Stored items:
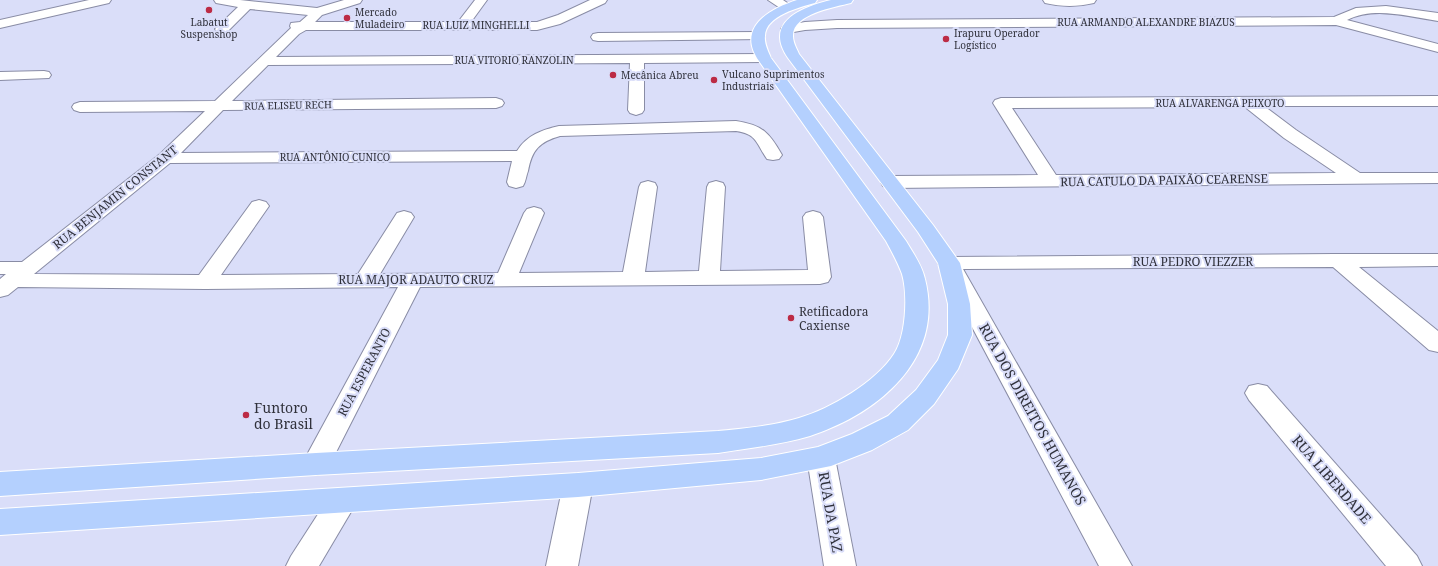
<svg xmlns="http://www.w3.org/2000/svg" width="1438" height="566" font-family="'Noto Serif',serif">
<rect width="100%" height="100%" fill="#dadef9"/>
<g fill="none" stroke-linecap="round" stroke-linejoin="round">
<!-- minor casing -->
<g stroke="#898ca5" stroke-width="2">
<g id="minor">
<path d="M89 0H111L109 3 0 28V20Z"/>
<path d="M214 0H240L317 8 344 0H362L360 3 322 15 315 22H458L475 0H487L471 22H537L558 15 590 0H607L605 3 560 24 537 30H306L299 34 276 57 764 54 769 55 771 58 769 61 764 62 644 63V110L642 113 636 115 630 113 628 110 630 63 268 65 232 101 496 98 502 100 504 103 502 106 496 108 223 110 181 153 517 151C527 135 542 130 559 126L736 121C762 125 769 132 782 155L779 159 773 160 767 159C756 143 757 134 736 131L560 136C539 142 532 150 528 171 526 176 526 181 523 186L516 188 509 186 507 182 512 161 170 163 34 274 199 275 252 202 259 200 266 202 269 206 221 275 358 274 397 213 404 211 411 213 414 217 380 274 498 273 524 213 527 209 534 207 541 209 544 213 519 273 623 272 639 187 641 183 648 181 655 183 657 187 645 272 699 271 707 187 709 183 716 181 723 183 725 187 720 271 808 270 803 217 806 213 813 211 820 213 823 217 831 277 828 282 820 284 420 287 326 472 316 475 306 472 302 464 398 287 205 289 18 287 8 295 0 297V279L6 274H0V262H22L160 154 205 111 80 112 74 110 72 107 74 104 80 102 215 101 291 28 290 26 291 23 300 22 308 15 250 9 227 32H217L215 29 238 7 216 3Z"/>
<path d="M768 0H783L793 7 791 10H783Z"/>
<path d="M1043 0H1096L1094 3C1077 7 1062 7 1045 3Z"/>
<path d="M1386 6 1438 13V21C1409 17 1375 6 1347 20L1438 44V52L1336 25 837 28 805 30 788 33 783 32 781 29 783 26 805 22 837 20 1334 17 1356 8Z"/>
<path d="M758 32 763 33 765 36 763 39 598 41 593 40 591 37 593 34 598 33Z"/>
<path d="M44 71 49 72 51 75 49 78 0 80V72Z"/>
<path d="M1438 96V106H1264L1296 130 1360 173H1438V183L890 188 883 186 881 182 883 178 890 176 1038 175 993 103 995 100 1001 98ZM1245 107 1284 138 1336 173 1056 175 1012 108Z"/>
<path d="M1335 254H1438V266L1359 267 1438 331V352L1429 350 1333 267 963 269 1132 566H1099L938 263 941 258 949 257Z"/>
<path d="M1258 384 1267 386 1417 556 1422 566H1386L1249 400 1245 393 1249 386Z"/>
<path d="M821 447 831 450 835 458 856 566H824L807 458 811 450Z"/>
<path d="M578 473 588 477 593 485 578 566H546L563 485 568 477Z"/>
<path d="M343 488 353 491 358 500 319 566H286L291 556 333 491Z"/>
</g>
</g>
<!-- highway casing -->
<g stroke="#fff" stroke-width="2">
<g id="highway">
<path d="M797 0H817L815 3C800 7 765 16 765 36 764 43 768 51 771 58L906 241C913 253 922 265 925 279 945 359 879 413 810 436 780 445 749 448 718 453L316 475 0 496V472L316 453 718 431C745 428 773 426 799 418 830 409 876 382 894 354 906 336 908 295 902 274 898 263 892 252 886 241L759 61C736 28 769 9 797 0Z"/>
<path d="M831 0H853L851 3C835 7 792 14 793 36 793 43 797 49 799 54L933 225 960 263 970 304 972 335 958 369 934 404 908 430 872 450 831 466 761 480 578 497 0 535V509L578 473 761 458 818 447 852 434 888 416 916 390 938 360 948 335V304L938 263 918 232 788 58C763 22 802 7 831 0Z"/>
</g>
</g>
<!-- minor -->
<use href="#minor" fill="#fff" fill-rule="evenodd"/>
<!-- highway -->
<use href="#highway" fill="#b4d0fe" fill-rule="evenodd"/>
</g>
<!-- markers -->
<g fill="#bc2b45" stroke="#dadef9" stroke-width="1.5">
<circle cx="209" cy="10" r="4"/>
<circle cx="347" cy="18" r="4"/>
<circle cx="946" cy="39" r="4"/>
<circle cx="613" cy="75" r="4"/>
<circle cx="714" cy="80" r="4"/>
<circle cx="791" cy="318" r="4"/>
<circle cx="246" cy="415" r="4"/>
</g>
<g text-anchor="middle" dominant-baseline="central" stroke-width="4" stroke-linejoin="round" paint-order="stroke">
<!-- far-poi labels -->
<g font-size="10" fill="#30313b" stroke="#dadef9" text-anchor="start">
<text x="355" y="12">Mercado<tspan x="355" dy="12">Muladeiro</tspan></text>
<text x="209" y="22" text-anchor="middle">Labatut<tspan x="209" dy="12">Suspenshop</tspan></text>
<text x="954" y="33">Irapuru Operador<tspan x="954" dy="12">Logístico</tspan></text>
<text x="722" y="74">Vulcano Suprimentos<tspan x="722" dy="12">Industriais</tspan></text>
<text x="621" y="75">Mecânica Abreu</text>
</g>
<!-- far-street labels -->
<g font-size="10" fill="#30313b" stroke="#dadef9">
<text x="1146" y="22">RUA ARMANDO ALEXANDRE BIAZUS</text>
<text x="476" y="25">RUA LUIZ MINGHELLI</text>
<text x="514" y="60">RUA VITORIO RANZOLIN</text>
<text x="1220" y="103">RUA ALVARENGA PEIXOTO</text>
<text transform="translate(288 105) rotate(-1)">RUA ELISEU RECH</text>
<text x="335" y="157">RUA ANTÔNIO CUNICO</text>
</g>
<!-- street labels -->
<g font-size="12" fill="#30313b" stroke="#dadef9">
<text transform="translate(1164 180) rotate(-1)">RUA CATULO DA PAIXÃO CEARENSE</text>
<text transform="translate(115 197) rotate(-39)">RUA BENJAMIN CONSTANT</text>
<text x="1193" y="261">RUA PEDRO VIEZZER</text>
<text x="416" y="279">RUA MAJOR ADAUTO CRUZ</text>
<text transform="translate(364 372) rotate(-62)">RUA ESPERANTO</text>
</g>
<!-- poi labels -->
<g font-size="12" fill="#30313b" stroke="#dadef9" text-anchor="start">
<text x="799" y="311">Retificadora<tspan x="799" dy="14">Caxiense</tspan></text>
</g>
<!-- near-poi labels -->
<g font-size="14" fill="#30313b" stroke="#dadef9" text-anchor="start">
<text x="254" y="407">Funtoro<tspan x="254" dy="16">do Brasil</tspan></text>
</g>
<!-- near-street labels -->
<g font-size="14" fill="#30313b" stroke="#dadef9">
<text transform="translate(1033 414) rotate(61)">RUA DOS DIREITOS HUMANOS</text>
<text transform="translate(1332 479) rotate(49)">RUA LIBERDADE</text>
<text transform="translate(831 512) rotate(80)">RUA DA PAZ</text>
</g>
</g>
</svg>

- [Work instructions]: The task calls for all records to be set down precisely, excluding any images.

- [Answer to this exercise]:
<svg xmlns="http://www.w3.org/2000/svg" width="1438" height="566" font-family="'Noto Serif',serif">
<rect width="100%" height="100%" fill="#dadef9"/>
<g fill="none" stroke-linecap="round" stroke-linejoin="round">
<!-- minor casing -->
<g stroke="#898ca5" stroke-width="2">
<g id="minor">
<path d="M89 0H111L109 3 0 28V20Z"/>
<path d="M214 0H240L317 8 344 0H362L360 3 322 15 315 22H458L475 0H487L471 22H537L558 15 590 0H607L605 3 560 24 537 30H306L299 34 276 57 764 54 769 55 771 58 769 61 764 62 644 63V110L642 113 636 115 630 113 628 110 630 63 268 65 232 101 496 98 502 100 504 103 502 106 496 108 223 110 181 153 517 151C527 135 542 130 559 126L736 121C762 125 769 132 782 155L779 159 773 160 767 159C756 143 757 134 736 131L560 136C539 142 532 150 528 171 526 176 526 181 523 186L516 188 509 186 507 182 512 161 170 163 34 274 199 275 252 202 259 200 266 202 269 206 221 275 358 274 397 213 404 211 411 213 414 217 380 274 498 273 524 213 527 209 534 207 541 209 544 213 519 273 623 272 639 187 641 183 648 181 655 183 657 187 645 272 699 271 707 187 709 183 716 181 723 183 725 187 720 271 808 270 803 217 806 213 813 211 820 213 823 217 831 277 828 282 820 284 420 287 326 472 316 475 306 472 302 464 398 287 205 289 18 287 8 295 0 297V279L6 274H0V262H22L160 154 205 111 80 112 74 110 72 107 74 104 80 102 215 101 291 28 290 26 291 23 300 22 308 15 250 9 227 32H217L215 29 238 7 216 3Z"/>
<path d="M768 0H783L793 7 791 10H783Z"/>
<path d="M1043 0H1096L1094 3C1077 7 1062 7 1045 3Z"/>
<path d="M1386 6 1438 13V21C1409 17 1375 6 1347 20L1438 44V52L1336 25 837 28 805 30 788 33 783 32 781 29 783 26 805 22 837 20 1334 17 1356 8Z"/>
<path d="M758 32 763 33 765 36 763 39 598 41 593 40 591 37 593 34 598 33Z"/>
<path d="M44 71 49 72 51 75 49 78 0 80V72Z"/>
<path d="M1438 96V106H1264L1296 130 1360 173H1438V183L890 188 883 186 881 182 883 178 890 176 1038 175 993 103 995 100 1001 98ZM1245 107 1284 138 1336 173 1056 175 1012 108Z"/>
<path d="M1335 254H1438V266L1359 267 1438 331V352L1429 350 1333 267 963 269 1132 566H1099L938 263 941 258 949 257Z"/>
<path d="M1258 384 1267 386 1417 556 1422 566H1386L1249 400 1245 393 1249 386Z"/>
<path d="M821 447 831 450 835 458 856 566H824L807 458 811 450Z"/>
<path d="M578 473 588 477 593 485 578 566H546L563 485 568 477Z"/>
<path d="M343 488 353 491 358 500 319 566H286L291 556 333 491Z"/>
</g>
</g>
<!-- highway casing -->
<g stroke="#fff" stroke-width="2">
<g id="highway">
<path d="M797 0H817L815 3C800 7 765 16 765 36 764 43 768 51 771 58L906 241C913 253 922 265 925 279 945 359 879 413 810 436 780 445 749 448 718 453L316 475 0 496V472L316 453 718 431C745 428 773 426 799 418 830 409 876 382 894 354 906 336 908 295 902 274 898 263 892 252 886 241L759 61C736 28 769 9 797 0Z"/>
<path d="M831 0H853L851 3C835 7 792 14 793 36 793 43 797 49 799 54L933 225 960 263 970 304 972 335 958 369 934 404 908 430 872 450 831 466 761 480 578 497 0 535V509L578 473 761 458 818 447 852 434 888 416 916 390 938 360 948 335V304L938 263 918 232 788 58C763 22 802 7 831 0Z"/>
</g>
</g>
<!-- minor -->
<use href="#minor" fill="#fff" fill-rule="evenodd"/>
<!-- highway -->
<use href="#highway" fill="#b4d0fe" fill-rule="evenodd"/>
</g>
<!-- markers -->
<g fill="#bc2b45" stroke="#dadef9" stroke-width="1.5">
<circle cx="209" cy="10" r="4"/>
<circle cx="347" cy="18" r="4"/>
<circle cx="946" cy="39" r="4"/>
<circle cx="613" cy="75" r="4"/>
<circle cx="714" cy="80" r="4"/>
<circle cx="791" cy="318" r="4"/>
<circle cx="246" cy="415" r="4"/>
</g>
<g text-anchor="middle" dominant-baseline="central" stroke-width="4" stroke-linejoin="round" paint-order="stroke">
<!-- far-poi labels -->
<g font-size="10" fill="#30313b" stroke="#dadef9" text-anchor="start">
<text x="355" y="12">Mercado<tspan x="355" dy="12">Muladeiro</tspan></text>
<text x="209" y="22" text-anchor="middle">Labatut<tspan x="209" dy="12">Suspenshop</tspan></text>
<text x="954" y="33">Irapuru Operador<tspan x="954" dy="12">Logístico</tspan></text>
<text x="722" y="74">Vulcano Suprimentos<tspan x="722" dy="12">Industriais</tspan></text>
<text x="621" y="75">Mecânica Abreu</text>
</g>
<!-- far-street labels -->
<g font-size="10" fill="#30313b" stroke="#dadef9">
<text x="1146" y="22">RUA ARMANDO ALEXANDRE BIAZUS</text>
<text x="476" y="25">RUA LUIZ MINGHELLI</text>
<text x="514" y="60">RUA VITORIO RANZOLIN</text>
<text x="1220" y="103">RUA ALVARENGA PEIXOTO</text>
<text transform="translate(288 105) rotate(-1)">RUA ELISEU RECH</text>
<text x="335" y="157">RUA ANTÔNIO CUNICO</text>
</g>
<!-- street labels -->
<g font-size="12" fill="#30313b" stroke="#dadef9">
<text transform="translate(1164 180) rotate(-1)">RUA CATULO DA PAIXÃO CEARENSE</text>
<text transform="translate(115 197) rotate(-39)">RUA BENJAMIN CONSTANT</text>
<text x="1193" y="261">RUA PEDRO VIEZZER</text>
<text x="416" y="279">RUA MAJOR ADAUTO CRUZ</text>
<text transform="translate(364 372) rotate(-62)">RUA ESPERANTO</text>
</g>
<!-- poi labels -->
<g font-size="12" fill="#30313b" stroke="#dadef9" text-anchor="start">
<text x="799" y="311">Retificadora<tspan x="799" dy="14">Caxiense</tspan></text>
</g>
<!-- near-poi labels -->
<g font-size="14" fill="#30313b" stroke="#dadef9" text-anchor="start">
<text x="254" y="407">Funtoro<tspan x="254" dy="16">do Brasil</tspan></text>
</g>
<!-- near-street labels -->
<g font-size="14" fill="#30313b" stroke="#dadef9">
<text transform="translate(1033 414) rotate(61)">RUA DOS DIREITOS HUMANOS</text>
<text transform="translate(1332 479) rotate(49)">RUA LIBERDADE</text>
<text transform="translate(831 512) rotate(80)">RUA DA PAZ</text>
</g>
</g>
</svg>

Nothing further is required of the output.